The problem is most easily illustrated by looking at Rogers’s average velocities on his two breaking balls. From the moment when he first unleashed the slider, it was a significantly firmer pitch than the curve. In 2020, he lost the extra velocity that gave the pitch such biting action, especially against righties.
In fact, he ran into some of the same problem in late 2019, but then, it predominantly took the form of his curve coming in too firm, with the shape and in the same velocity band as the slider. In 2020, he had the curve tuned to its usual pitch (no pun intended), but the slider took on the curve’s shape, as well as dropping to its speed range.
The results showed up in a slightly decreased whiff rate on the pitch, but much more so in the forms of more damage on both the curveball and the sinker. Without the hard, laterally-moving slider, the sinker was easier to spot and attack. The curve created less of a sinking feeling in the hitter’s stomach. The slider is more than just a whipsaw pitch in its own right, helping the hurler rack up strikeouts: it’s also supposed to keep hitters on the defensive. Rogers couldn’t do that last year.
When he took the mound Sunday in Fort Myers, though, Rogers had the nasty version of the slider back. Last season, Rogers didn’t average more than 83.0 miles per hour on the soldier in any individual appearance. For the year, he sat at 81.7 miles per hour with it. On Sunday, his five sliders averaged 84.7 miles per hour. He got in on right-handed hitters Connor Wong and Bobby Dalbec with it, drawing three swings and two whiffs. Unlike last season, when he often left the pitch over the middle, Rogers was able to steer the pitch where he wanted it to go.

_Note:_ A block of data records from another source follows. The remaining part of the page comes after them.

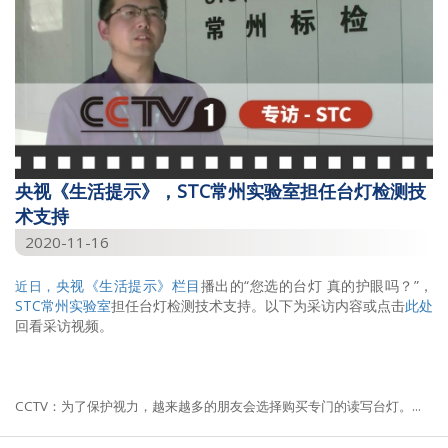
央视《生活提示》，STC常州实验室担任台灯检测技
术支持
2020-11-16
央视《生活提示》栏目
播出的“您选的台灯 真的护眼吗？”，
近日，
STC常州实验室
担任台灯检测技术支持。以下为采访内容或点击
此处
回看采访视频。
CCTV：为了保护视力，越来越多的朋友会选择购买专门的读写台灯。...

This is no guarantee of success, of course, and Rogers could suffer further inconsistency as he moves through the month of preparation left before the season starts. Commanding two distinct breaking balls, especially for a pitcher who repeats their release point as robotically as Rogers does, can be very hard. The fact that he uses the same grip on each pitch only further complicates the process. For one game, however, he put on display precisely the pitch that went missing for him throughout a disappointing 2020.